The Mudcat Café TM
Thread #13706 Message #4231132
Posted By: Gibb Sahib
04-Nov-25 - 01:24 AM
Thread Name: Origin: Soon May the Wellerman Come
Subject: RE: Origin: Soon May the Wellerman Come
I now have a (borrowed) copy of _First White Boy_ (1998 edition; first published 1939).
No obvious Weller'sman song inside.
It does have (as expected) "The Beautiful Coast of New Zealand." All four of the verses that have been posted to this thread already, with only slight editorial differences.
They come in a chapter called "The Whalers" and under a subheading "Whalers' Rhymes."

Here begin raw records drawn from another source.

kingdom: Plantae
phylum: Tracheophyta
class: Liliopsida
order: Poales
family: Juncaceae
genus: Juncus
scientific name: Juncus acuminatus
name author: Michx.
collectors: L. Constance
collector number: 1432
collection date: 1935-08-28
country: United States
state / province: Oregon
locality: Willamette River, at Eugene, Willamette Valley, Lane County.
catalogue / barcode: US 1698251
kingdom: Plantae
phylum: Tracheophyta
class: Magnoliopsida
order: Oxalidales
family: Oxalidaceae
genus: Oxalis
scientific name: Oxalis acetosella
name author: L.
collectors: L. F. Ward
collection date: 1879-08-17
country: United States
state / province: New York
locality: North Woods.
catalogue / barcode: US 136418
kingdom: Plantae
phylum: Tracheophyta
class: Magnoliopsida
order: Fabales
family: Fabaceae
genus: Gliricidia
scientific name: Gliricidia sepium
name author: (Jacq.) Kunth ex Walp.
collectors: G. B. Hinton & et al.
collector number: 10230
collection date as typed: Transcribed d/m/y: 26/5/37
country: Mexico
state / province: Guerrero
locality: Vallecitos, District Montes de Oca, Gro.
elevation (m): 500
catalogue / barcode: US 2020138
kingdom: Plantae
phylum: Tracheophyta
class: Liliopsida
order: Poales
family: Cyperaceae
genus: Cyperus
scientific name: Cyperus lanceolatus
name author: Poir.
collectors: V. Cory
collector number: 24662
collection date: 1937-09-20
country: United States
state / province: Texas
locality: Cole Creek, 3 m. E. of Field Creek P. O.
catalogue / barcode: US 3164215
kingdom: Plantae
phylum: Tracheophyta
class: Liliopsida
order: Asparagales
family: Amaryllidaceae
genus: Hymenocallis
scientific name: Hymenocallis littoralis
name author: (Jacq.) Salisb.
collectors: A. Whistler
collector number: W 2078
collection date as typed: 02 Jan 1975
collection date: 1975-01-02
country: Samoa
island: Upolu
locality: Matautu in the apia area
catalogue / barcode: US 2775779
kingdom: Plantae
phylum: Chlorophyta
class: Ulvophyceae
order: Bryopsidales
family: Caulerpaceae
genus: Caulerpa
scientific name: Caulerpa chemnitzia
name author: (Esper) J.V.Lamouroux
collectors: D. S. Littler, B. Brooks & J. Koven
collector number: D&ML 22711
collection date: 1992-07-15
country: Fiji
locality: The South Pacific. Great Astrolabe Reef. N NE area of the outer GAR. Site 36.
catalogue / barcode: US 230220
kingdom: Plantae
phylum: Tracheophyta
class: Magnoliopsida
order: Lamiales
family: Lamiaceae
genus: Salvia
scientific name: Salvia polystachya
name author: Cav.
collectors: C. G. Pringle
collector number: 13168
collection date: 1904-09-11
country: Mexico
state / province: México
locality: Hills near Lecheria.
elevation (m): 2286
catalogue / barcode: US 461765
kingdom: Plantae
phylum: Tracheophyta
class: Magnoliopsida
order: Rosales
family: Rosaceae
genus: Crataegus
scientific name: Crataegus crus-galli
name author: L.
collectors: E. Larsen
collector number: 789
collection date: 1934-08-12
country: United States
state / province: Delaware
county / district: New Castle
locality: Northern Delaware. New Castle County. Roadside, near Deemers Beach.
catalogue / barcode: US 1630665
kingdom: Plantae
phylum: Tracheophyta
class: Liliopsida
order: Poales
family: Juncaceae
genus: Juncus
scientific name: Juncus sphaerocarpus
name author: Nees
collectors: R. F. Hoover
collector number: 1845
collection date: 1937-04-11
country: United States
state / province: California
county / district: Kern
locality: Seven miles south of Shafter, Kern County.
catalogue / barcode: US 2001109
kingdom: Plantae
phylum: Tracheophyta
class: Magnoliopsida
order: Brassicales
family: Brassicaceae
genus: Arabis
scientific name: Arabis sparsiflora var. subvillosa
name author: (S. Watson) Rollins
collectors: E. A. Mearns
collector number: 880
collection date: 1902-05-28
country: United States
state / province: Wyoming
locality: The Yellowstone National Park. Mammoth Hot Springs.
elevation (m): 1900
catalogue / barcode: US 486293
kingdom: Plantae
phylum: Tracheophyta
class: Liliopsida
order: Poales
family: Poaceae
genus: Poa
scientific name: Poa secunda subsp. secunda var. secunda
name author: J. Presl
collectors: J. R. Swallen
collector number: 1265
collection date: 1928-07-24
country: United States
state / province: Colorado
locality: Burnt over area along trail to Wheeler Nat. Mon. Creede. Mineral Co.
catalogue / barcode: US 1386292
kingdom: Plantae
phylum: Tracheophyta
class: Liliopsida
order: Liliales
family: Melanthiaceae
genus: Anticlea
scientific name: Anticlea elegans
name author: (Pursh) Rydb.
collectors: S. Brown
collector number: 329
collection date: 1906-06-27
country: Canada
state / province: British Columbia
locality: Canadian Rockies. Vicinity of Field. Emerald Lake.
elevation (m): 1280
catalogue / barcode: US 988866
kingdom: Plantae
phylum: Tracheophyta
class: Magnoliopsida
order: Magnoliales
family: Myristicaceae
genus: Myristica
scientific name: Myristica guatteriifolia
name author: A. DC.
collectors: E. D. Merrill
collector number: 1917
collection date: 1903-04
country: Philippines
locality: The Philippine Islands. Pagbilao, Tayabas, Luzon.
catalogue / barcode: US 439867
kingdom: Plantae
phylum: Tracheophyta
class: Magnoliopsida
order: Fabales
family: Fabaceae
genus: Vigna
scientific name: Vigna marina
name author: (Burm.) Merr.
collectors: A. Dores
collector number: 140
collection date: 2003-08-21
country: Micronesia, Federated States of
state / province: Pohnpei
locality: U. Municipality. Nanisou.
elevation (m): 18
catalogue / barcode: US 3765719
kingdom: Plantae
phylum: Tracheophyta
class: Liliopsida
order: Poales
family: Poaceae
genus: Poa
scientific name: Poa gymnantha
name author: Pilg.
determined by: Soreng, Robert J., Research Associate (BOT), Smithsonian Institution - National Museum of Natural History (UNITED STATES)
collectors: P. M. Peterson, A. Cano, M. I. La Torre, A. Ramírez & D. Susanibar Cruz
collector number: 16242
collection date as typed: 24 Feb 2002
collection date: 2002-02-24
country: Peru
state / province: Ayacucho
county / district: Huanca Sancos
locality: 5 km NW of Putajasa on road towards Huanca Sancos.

The author says that Kennard,
//quote// could recollect the singing of ordinary nautical songs of the type of "A Life on the Ocean Wave," etc., but he could remember hearing no chanties or special ditties. Someone, he knew not who, had composed several verses of doggerel about items topical of the day, and this used to be recited in a jocular manner. The first verse went:
Along the coast the Magnet came, [etc]
[commentary on the lyrics]
Mr Willsher sold to Bloody Jack [etc] [commentary]
Waikouaiti and Molyneux, [etc] [commentary]
Peter Shavatt has a shocking bad hat, And old John Hughes has shocking bad shoes, [etc] [commentary]
//unquote//
Commentary indicates knowing who these people were. And, of the fourth stanza, "The narrator says the second line should read 'Old Jack Hughes had Maori shoes,' according to the way he heard it when a child" (pg 32).
Kennard's father came to NZ on the brig Magnet arriving in March 1840.
TB Kennard was born May 6, 1841 at Tumai. Died Feb. 29, 1936.
No "Weller" in the index, nor use of that word in the Whalers chapter.